Elle doit notamment statuer sur le cas des habitants partis travailler en Allemagne en cherchant à déterminer si le départ était basé sur un volontariat réel ou dicté par la nécessité économique ou la contrainte du STO.

De nombreux dossiers concernent des adhésions aux partis collabos, en particulier le RNP (Rassemblement national-populaire) de Marcel Déat (lui-même ancien député SFIO) qui se présentait comme ancré à gauche. Des syndicalistes et militants l’ont rejoint et ont suivi la dérive vers la collaboration. D’autres y ont adhéré en pensant pouvoir bénéficier d’appuis pour libérer des proches détenus en Allemagne.
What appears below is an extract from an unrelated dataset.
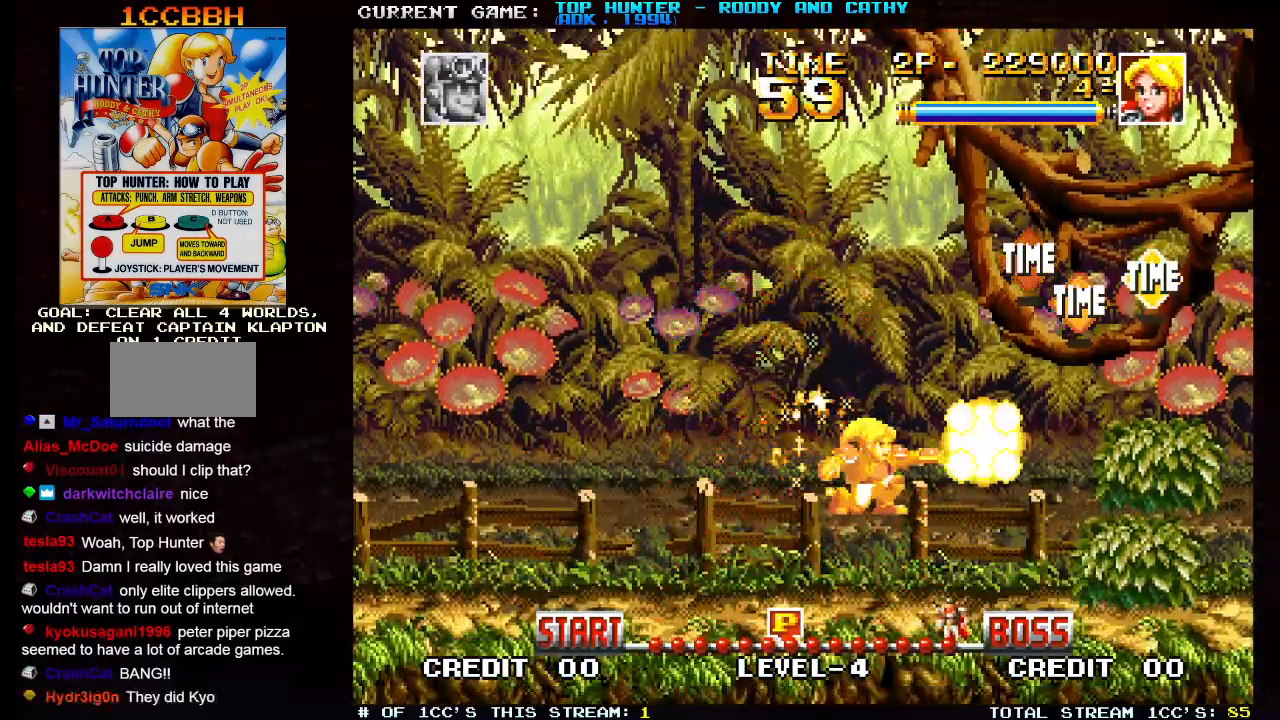
{"dt_ms": 500, "buttons": ["R1"], "left_stick": "center", "events": [[200, "SQUARE", "up"], [217, "left_stick", "center"], [467, "R1", "down"]]}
Pas d’ambiguité idéologique pour ceux qui ont adhéré à l’autre grand parti collaborationsite de Doriot(même s’il a été lui-même un des dirigeants du Parti communiste), le PPF (Parti populaire français) est depuis 1936 le parti qui se réclame du fascisme.

Les Courbevoisiens qui l’ont suivi se sont parfois engagés dans la LVF (Légion des Volontaires français contre le bolchévisme) puis dans la Milice ou même la Waffen SS française. Beaucoup sont en fuite et activement recherchés à la Libération. Ceux qui ont été arrêtés sont renvoyés devant une cour de justice installée à Drancy qui statuera sur leur sort: prison et condamnation à l’indignité nationale.

Le cas particulier des dénonciateurs présumés du photographe clandestin Raoul Minot est traité à part. (voir article « Raoul Minot (1893-1945), le héros retrouvé de Courbevoie« )

Les femmes et les « justiciers » de la rue

À Courbevoie comme ailleurs, des dossiers de police consignent des enquêtes sur des femmes accusées de « collaboration horizontale », de dénonciations ou d’avoir profité matériellement de leurs relations avec les autorités allemandes.

Un cas assez extrême de « collaboration horizontale »

Dans les cas où de jeunes femmes ont eu une relation amoureuse avec des soldats allemands, l’affaire est classée sans suite. Pour tous les autres dossiers concernant les femmes, les situations entrent souvent dans des zones grises. Par exemple, une épouse battue a dénoncé son mari comme résistant pour s’en débarrasser ou bien une jeune fille fiancée à un soldat allemand est aussi accusée de délation.

De nombreuses affaires font d’ailleurs suite à des dénonciations qui une fois vérifiées donnent lieu à des témoignages contradictoires.

Enfin, il existe aussi des dossiers sans équivoque. Dans certains cas , des femmes ont participé au marché noir sous la protection de militaires allemands ou collaboré activement avec la Gestapo.

Dès la Libération, beaucoup cherchent à soulager leur colère et des scènes de « justice de rue » ont lieu à Courbevoie. Dans le document exceptionnel ci-dessous, on voit des femmes déjà  tondues avec une croix gammée dessinée sur leur crâne tandis qu’un coiffeur (celui du 1 rue de Colombes) est en train d’officier sur la gauche, le tout sous les yeux d’un policier en uniforme au premier plan. Les témoins de la scène semblent surtout attentifs et passifs.

Moins d’une dizaine de femmes auraient subi ce sort à Courbevoie. Il est difficile de savoir quelles ont été les fautes ou crimes qui étaient reprochés aux femmes tondues.